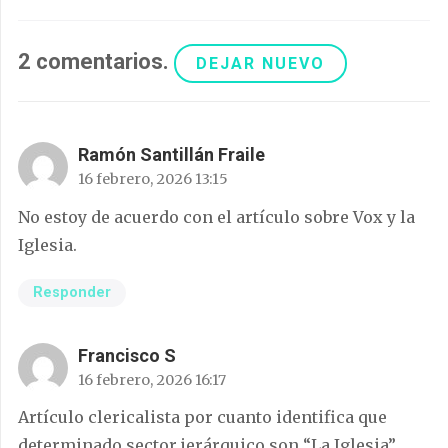
2
comentarios
.
DEJAR NUEVO
Ramón Santillán Fraile
16 febrero, 2026 13:15
No estoy de acuerdo con el artículo sobre Vox y la
Iglesia.
Responder
Francisco S
16 febrero, 2026 16:17
Artículo clericalista por cuanto identifica que
determinado sector jerárquico son “La Iglesia”.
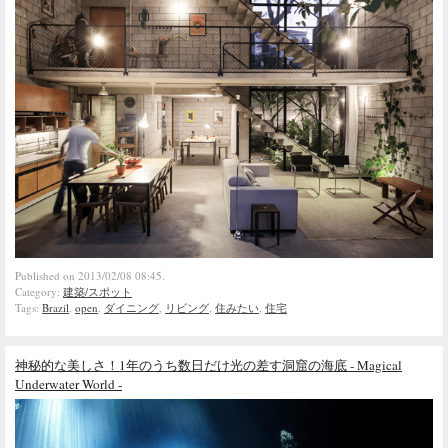
Published on 2013/02/08 08:45.
Category:
建築/スポット
Tags:
Brazil
,
open
,
ダイニング
,
リビング
,
住みたい
,
住宅
神秘的な美しさ！1年のうち数日だけ光の差す洞窟の海底 - Magical
Underwater World -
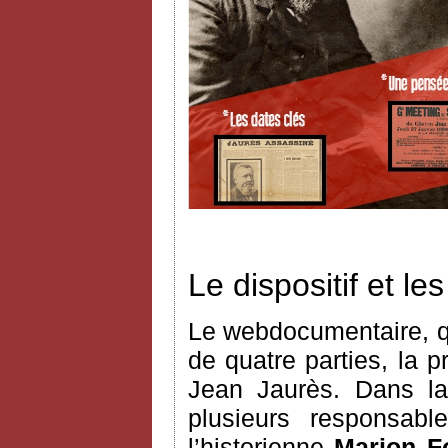
Le dispositif et l
Le webdocumentaire, q
de quatre parties, la 
Jean Jaurès. Dans la
plusieurs responsable
l’historienne
Marion F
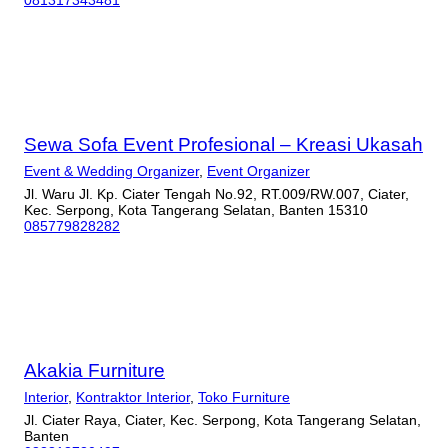
081317343481
Sewa Sofa Event Profesional – Kreasi Ukasah
Event & Wedding Organizer
,
Event Organizer
Jl. Waru Jl. Kp. Ciater Tengah No.92, RT.009/RW.007, Ciater,
Kec. Serpong, Kota Tangerang Selatan, Banten 15310
085779828282
Akakia Furniture
Interior
,
Kontraktor Interior
,
Toko Furniture
Jl. Ciater Raya, Ciater, Kec. Serpong, Kota Tangerang Selatan,
Banten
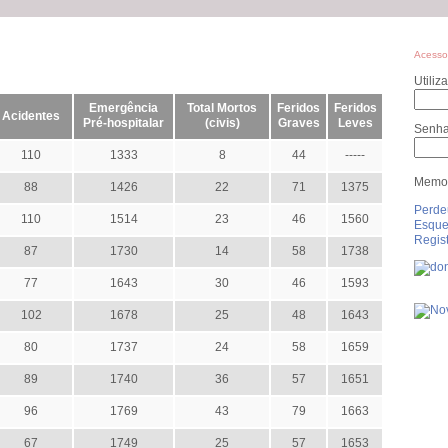
Acesso
Utiliz
Emergência
Total Mortos
Feridos
Feridos
Acidentes
Pré-hospitalar
(civis)
Graves
Leves
Senh
110
1333
8
44
-----
Memor
88
1426
22
71
1375
Perde
110
1514
23
46
1560
Esque
Regist
87
1730
14
58
1738
77
1643
30
46
1593
102
1678
25
48
1643
80
1737
24
58
1659
89
1740
36
57
1651
96
1769
43
79
1663
67
1749
25
57
1653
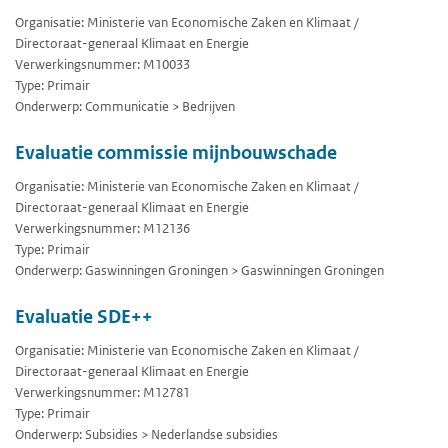
Organisatie: Ministerie van Economische Zaken en Klimaat /
Directoraat-generaal Klimaat en Energie
Verwerkingsnummer: M10033
Type: Primair
Onderwerp: Communicatie > Bedrijven
Evaluatie commissie mijnbouwschade
Organisatie: Ministerie van Economische Zaken en Klimaat /
Directoraat-generaal Klimaat en Energie
Verwerkingsnummer: M12136
Type: Primair
Onderwerp: Gaswinningen Groningen > Gaswinningen Groningen
Evaluatie SDE++
Organisatie: Ministerie van Economische Zaken en Klimaat /
Directoraat-generaal Klimaat en Energie
Verwerkingsnummer: M12781
Type: Primair
Onderwerp: Subsidies > Nederlandse subsidies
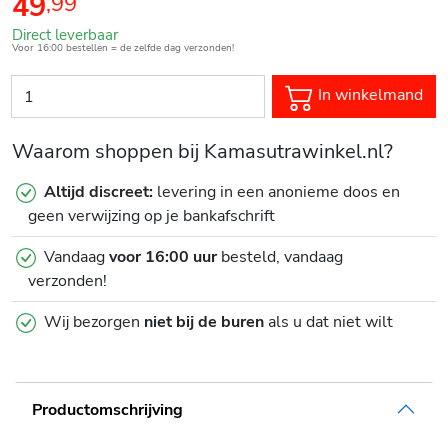
49
,
99
Direct leverbaar
Voor 16:00 bestellen = de zelfde dag verzonden!
In winkelmand
Waarom shoppen bij Kamasutrawinkel.nl?
Altijd discreet:
levering in een anonieme doos en
geen verwijzing op je bankafschrift
Vandaag
voor 16:00 uur
besteld, vandaag
verzonden!
Wij bezorgen
niet bij de buren
als u dat niet wilt
Productomschrijving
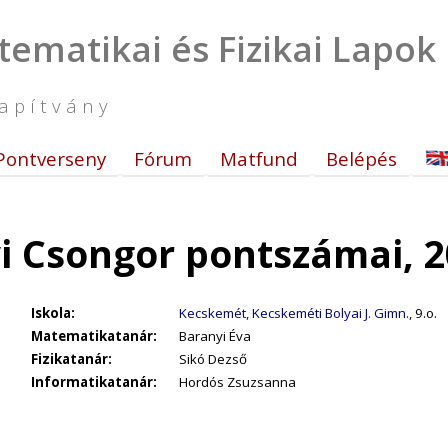
tematikai és Fizikai Lapok
apítvány
Pontverseny
Fórum
Matfund
Belépés
i Csongor pontszámai, 2
Iskola:
Kecskemét, Kecskeméti Bolyai J. Gimn.
, 9.o.
Matematikatanár:
Baranyi Éva
Fizikatanár:
Sikó Dezső
Informatikatanár:
Hordós Zsuzsanna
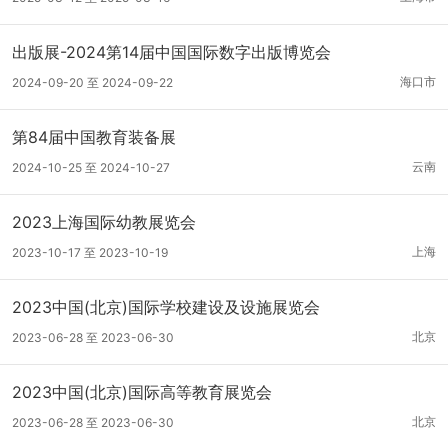
出版展-2024第14届中国国际数字出版博览会
海口市
2024-09-20 至 2024-09-22
第84届中国教育装备展
云南
2024-10-25 至 2024-10-27
2023上海国际幼教展览会
上海
2023-10-17 至 2023-10-19
2023中国(北京)国际学校建设及设施展览会
北京
2023-06-28 至 2023-06-30
2023中国(北京)国际高等教育展览会
北京
2023-06-28 至 2023-06-30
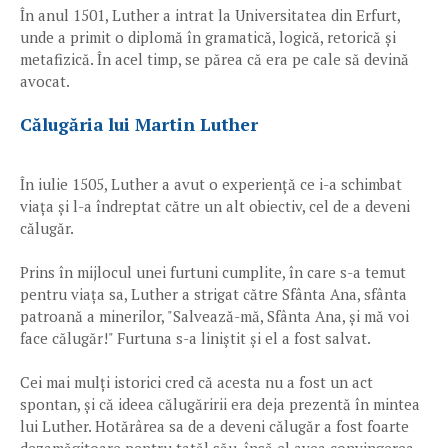
În anul 1501, Luther a intrat la Universitatea din Erfurt,
unde a primit o diplomă în gramatică, logică, retorică și
metafizică. În acel timp, se părea că era pe cale să devină
avocat.
Călugăria lui Martin Luther
În iulie 1505, Luther a avut o experiență ce i-a schimbat
viața și l-a îndreptat către un alt obiectiv, cel de a deveni
călugăr.
Prins în mijlocul unei furtuni cumplite, în care s-a temut
pentru viața sa, Luther a strigat către Sfânta Ana, sfânta
patroană a minerilor, "Salvează-mă, Sfânta Ana, și mă voi
face călugăr!" Furtuna s-a liniștit și el a fost salvat.
Cei mai mulți istorici cred că acesta nu a fost un act
spontan, și că ideea călugăririi era deja prezentă în mintea
lui Luther. Hotărârea sa de a deveni călugăr a fost foarte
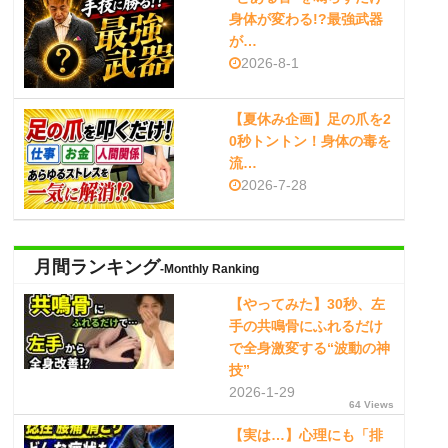
身体が変わる!?最強武器
が…
2026-8-1
【夏休み企画】足の爪を2
0秒トントン！身体の毒を
流…
2026-7-28
月間ランキング
-Monthly Ranking
【やってみた】30秒、左
手の共鳴骨にふれるだけ
で全身激変する“波動の神
技”
2026-1-29
64 Views
【実は…】心理にも「排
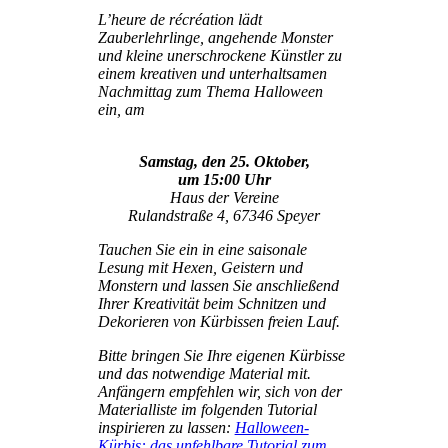
L’heure de récréation lädt
Zauberlehrlinge, angehende Monster
und kleine unerschrockene Künstler zu
einem kreativen und unterhaltsamen
Nachmittag zum Thema Halloween
ein,
am
Samstag, den 25. Oktober,
um 15:00 Uhr
Haus der Vereine
Rulandstraße 4, 67346 Speyer
Tauchen Sie ein in eine saisonale
Lesung mit Hexen, Geistern und
Monstern und lassen Sie anschließend
Ihrer Kreativität beim Schnitzen und
Dekorieren von Kürbissen freien Lauf.
Bitte bringen Sie Ihre eigenen Kürbisse
und das notwendige Material mit.
Anfängern empfehlen wir, sich von der
Materialliste im folgenden Tutorial
inspirieren zu lassen:
Halloween-
Kürbis: das unfehlbare Tutorial zum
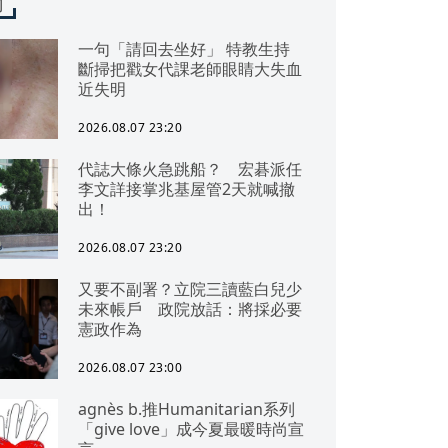
聞
一句「請回去坐好」 特教生持
斷掃把戳女代課老師眼睛大失血
近失明
2026.08.07 23:20
代誌大條火急跳船？ 宏碁派任
李文詳接掌兆基屋管2天就喊撤
出！
2026.08.07 23:20
又要不副署？立院三讀藍白兒少
未來帳戶 政院放話：將採必要
憲政作為
2026.08.07 23:00
agnès b.推Humanitarian系列
「give love」成今夏最暖時尚宣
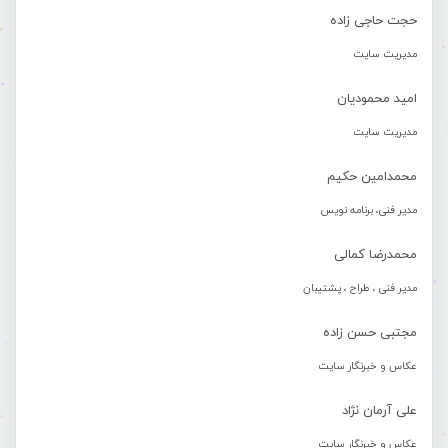
حجت حاجی زاده
مدیریت سایت
امید محمودیان
مدیریت سایت
محمدامین حکیم
مدیر فنی، برنامه نویس
محمدرضا کمالی
مدیر فنی ، طراح ، پشتیبان
مجتبی حسن زاده
عکاس و خبرنگار سایت
علی آرمان نژاد
عکاس و خبرنگار سایت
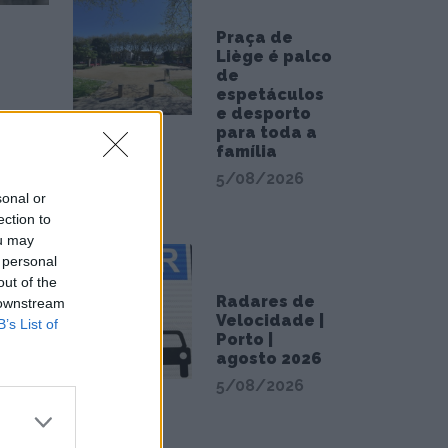
Praça de
Liège é palco
de
espetáculos
e desporto
para toda a
s 6,3%
família
a pela
5/08/2026
ste
sonal or
ection to
ou may
 personal
um dos
out of the
 Unidos
Radares de
 downstream
Velocidade |
B’s List of
as serão
Porto |
agosto 2026
5/08/2026
es (que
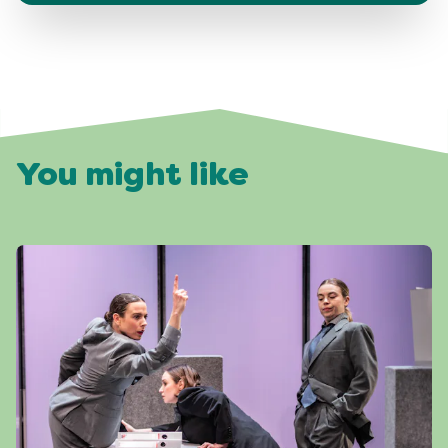
You might like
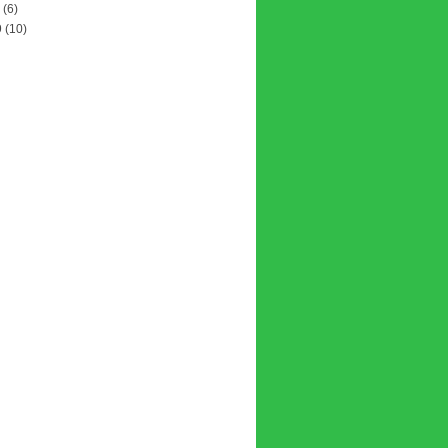
(6)
9
(10)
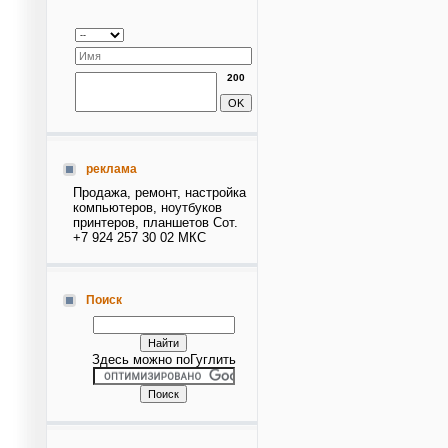
200
реклама
Продажа, ремонт, настройка
компьютеров, ноутбуков
принтеров, планшетов Сот.
+7 924 257 30 02 МКС
Поиск
Здесь можно поГуглить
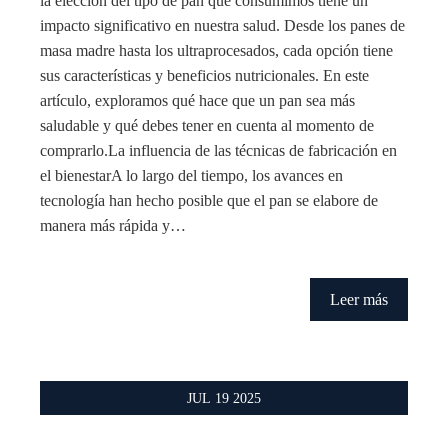
la elección del tipo de pan que consumimos tiene un
impacto significativo en nuestra salud. Desde los panes de
masa madre hasta los ultraprocesados, cada opción tiene
sus características y beneficios nutricionales. En este
artículo, exploramos qué hace que un pan sea más
saludable y qué debes tener en cuenta al momento de
comprarlo.La influencia de las técnicas de fabricación en
el bienestarA lo largo del tiempo, los avances en
tecnología han hecho posible que el pan se elabore de
manera más rápida y…
Leer más
JUL
19
2025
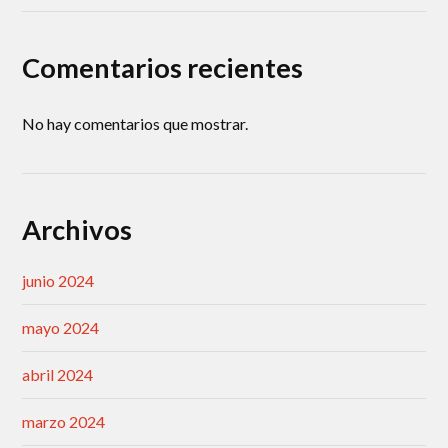
Comentarios recientes
No hay comentarios que mostrar.
Archivos
junio 2024
mayo 2024
abril 2024
marzo 2024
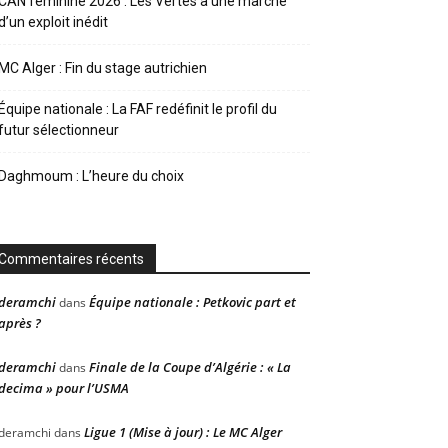
CAN féminine 2026 : Les Vertes à une marche
d’un exploit inédit
MC Alger : Fin du stage autrichien
Équipe nationale : La FAF redéfinit le profil du
futur sélectionneur
Daghmoum : L’heure du choix
Commentaires récents
deramchi
Équipe nationale : Petkovic part et
dans
après ?
deramchi
Finale de la Coupe d’Algérie : « La
dans
decima » pour l’USMA
Ligue 1 (Mise à jour) : Le MC Alger
deramchi
dans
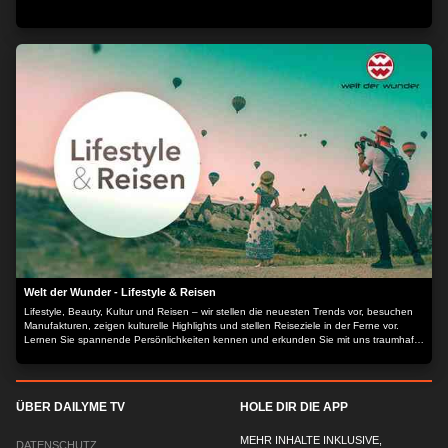
Welt der Wunder - Lifestyle & Reisen
Lifestyle, Beauty, Kultur und Reisen – wir stellen die neuesten Trends vor, besuchen
Manufakturen, zeigen kulturelle Highlights und stellen Reiseziele in der Ferne vor.
Lernen Sie spannende Persönlichkeiten kennen und erkunden Sie mit uns traumhafte
Locations.
ÜBER DAILYME TV
HOLE DIR DIE APP
MEHR INHALTE INKLUSIVE,
DATENSCHUTZ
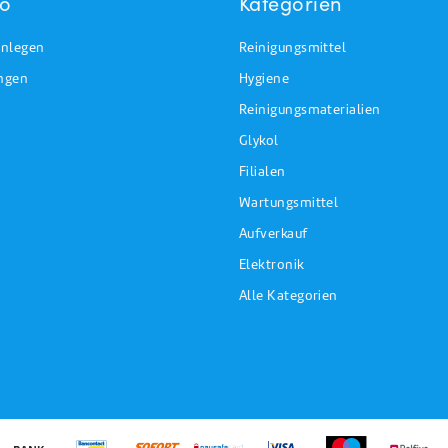
to
Kategorien
nlegen
Reinigungsmittel
ungen
Hygiene
Reinigungsmaterialien
Glykol
Filialen
Wartungsmittel
Aufverkauf
Elektronik
Alle Kategorien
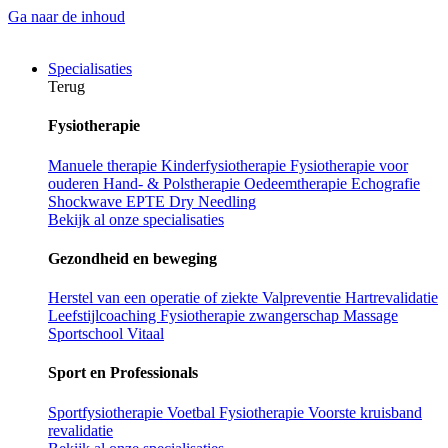
Ga naar de inhoud
Specialisaties
Terug
Fysiotherapie
Manuele therapie
Kinderfysiotherapie
Fysiotherapie voor
ouderen
Hand- & Polstherapie
Oedeemtherapie
Echografie
Shockwave
EPTE
Dry Needling
Bekijk al onze specialisaties
Gezondheid en beweging
Herstel van een operatie of ziekte
Valpreventie
Hartrevalidatie
Leefstijlcoaching
Fysiotherapie zwangerschap
Massage
Sportschool Vitaal
Sport en Professionals
Sportfysiotherapie
Voetbal Fysiotherapie
Voorste kruisband
revalidatie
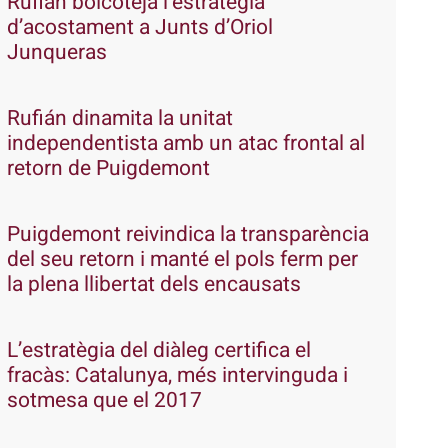
Rufián boicoteja l’estratègia
d’acostament a Junts d’Oriol
Junqueras
Rufián dinamita la unitat
independentista amb un atac frontal al
retorn de Puigdemont
Puigdemont reivindica la transparència
del seu retorn i manté el pols ferm per
la plena llibertat dels encausats
L’estratègia del diàleg certifica el
fracàs: Catalunya, més intervinguda i
sotmesa que el 2017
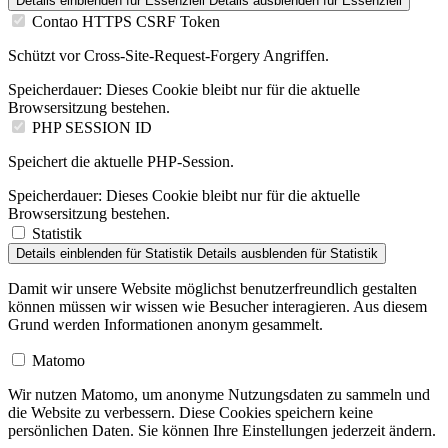
Details einblenden
für Essenziell
Details ausblenden
für Essenziell
Contao HTTPS CSRF Token
Schützt vor Cross-Site-Request-Forgery Angriffen.
Speicherdauer:
Dieses Cookie bleibt nur für die aktuelle
Browsersitzung bestehen.
PHP SESSION ID
Speichert die aktuelle PHP-Session.
Speicherdauer:
Dieses Cookie bleibt nur für die aktuelle
Browsersitzung bestehen.
Statistik
Details einblenden
für Statistik
Details ausblenden
für Statistik
Damit wir unsere Website möglichst benutzerfreundlich gestalten
können müssen wir wissen wie Besucher interagieren. Aus diesem
Grund werden Informationen anonym gesammelt.
Matomo
Wir nutzen Matomo, um anonyme Nutzungsdaten zu sammeln und
die Website zu verbessern. Diese Cookies speichern keine
persönlichen Daten. Sie können Ihre Einstellungen jederzeit ändern.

• • • • •

(WORK TO COMPLETE) Tally of lines with the word "Website": work out how many lines in the records hold it, and give that number only.

(EXPECTED ANSWER) 2